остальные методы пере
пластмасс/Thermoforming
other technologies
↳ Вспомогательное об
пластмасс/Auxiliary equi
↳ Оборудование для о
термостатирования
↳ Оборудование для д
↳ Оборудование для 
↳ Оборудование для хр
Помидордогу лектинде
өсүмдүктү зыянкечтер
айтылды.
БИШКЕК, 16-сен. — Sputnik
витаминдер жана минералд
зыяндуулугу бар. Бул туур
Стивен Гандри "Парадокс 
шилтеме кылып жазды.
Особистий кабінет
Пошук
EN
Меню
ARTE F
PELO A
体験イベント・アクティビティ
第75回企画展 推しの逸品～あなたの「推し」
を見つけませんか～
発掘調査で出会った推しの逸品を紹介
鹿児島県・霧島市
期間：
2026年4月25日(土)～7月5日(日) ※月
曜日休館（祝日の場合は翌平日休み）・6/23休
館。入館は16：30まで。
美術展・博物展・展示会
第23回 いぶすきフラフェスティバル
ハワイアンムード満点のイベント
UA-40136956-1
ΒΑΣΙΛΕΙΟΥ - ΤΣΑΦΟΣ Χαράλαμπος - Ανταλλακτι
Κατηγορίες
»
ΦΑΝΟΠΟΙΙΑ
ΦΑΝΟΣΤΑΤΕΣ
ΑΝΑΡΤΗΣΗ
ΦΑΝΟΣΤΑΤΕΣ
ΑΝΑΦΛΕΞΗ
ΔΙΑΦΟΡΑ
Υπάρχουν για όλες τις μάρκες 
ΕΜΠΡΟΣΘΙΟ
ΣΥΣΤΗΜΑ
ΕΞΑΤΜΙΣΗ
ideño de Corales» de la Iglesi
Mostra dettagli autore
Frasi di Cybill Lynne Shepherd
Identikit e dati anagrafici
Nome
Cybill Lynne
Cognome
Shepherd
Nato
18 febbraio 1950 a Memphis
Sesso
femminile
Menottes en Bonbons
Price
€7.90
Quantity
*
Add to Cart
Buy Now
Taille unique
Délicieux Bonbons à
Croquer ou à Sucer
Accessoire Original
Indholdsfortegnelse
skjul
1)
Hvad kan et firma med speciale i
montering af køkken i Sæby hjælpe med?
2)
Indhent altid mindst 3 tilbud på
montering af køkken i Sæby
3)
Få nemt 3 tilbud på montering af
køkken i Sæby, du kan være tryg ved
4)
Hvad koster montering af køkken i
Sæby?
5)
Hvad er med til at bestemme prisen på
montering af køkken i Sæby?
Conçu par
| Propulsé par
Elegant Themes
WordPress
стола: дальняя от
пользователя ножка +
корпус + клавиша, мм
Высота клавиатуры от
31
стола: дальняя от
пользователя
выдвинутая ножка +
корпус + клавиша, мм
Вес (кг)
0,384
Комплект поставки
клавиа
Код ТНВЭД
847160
****
What needs to be done: The data above needs to be retyped in full, exactly as given.

Worked solution:
остальные методы пере
пластмасс/Thermoforming
other technologies
↳ Вспомогательное об
пластмасс/Auxiliary equi
↳ Оборудование для о
термостатирования
↳ Оборудование для д
↳ Оборудование для 
↳ Оборудование для хр
Помидордогу лектинде
өсүмдүктү зыянкечтер
айтылды.
БИШКЕК, 16-сен. — Sputnik
витаминдер жана минералд
зыяндуулугу бар. Бул туур
Стивен Гандри "Парадокс 
шилтеме кылып жазды.
Особистий кабінет
Пошук
EN
Меню
ARTE F
PELO A
体験イベント・アクティビティ
第75回企画展 推しの逸品～あなたの「推し」
を見つけませんか～
発掘調査で出会った推しの逸品を紹介
鹿児島県・霧島市
期間：
2026年4月25日(土)～7月5日(日) ※月
曜日休館（祝日の場合は翌平日休み）・6/23休
館。入館は16：30まで。
美術展・博物展・展示会
第23回 いぶすきフラフェスティバル
ハワイアンムード満点のイベント
UA-40136956-1
ΒΑΣΙΛΕΙΟΥ - ΤΣΑΦΟΣ Χαράλαμπος - Ανταλλακτι
Κατηγορίες
»
ΦΑΝΟΠΟΙΙΑ
ΦΑΝΟΣΤΑΤΕΣ
ΑΝΑΡΤΗΣΗ
ΦΑΝΟΣΤΑΤΕΣ
ΑΝΑΦΛΕΞΗ
ΔΙΑΦΟΡΑ
Υπάρχουν για όλες τις μάρκες 
ΕΜΠΡΟΣΘΙΟ
ΣΥΣΤΗΜΑ
ΕΞΑΤΜΙΣΗ
ideño de Corales» de la Iglesi
Mostra dettagli autore
Frasi di Cybill Lynne Shepherd
Identikit e dati anagrafici
Nome
Cybill Lynne
Cognome
Shepherd
Nato
18 febbraio 1950 a Memphis
Sesso
femminile
Menottes en Bonbons
Price
€7.90
Quantity
*
Add to Cart
Buy Now
Taille unique
Délicieux Bonbons à
Croquer ou à Sucer
Accessoire Original
Indholdsfortegnelse
skjul
1)
Hvad kan et firma med speciale i
montering af køkken i Sæby hjælpe med?
2)
Indhent altid mindst 3 tilbud på
montering af køkken i Sæby
3)
Få nemt 3 tilbud på montering af
køkken i Sæby, du kan være tryg ved
4)
Hvad koster montering af køkken i
Sæby?
5)
Hvad er med til at bestemme prisen på
montering af køkken i Sæby?
Conçu par
| Propulsé par
Elegant Themes
WordPress
стола: дальняя от
пользователя ножка +
корпус + клавиша, мм
Высота клавиатуры от
31
стола: дальняя от
пользователя
выдвинутая ножка +
корпус + клавиша, мм
Вес (кг)
0,384
Комплект поставки
клавиа
Код ТНВЭД
847160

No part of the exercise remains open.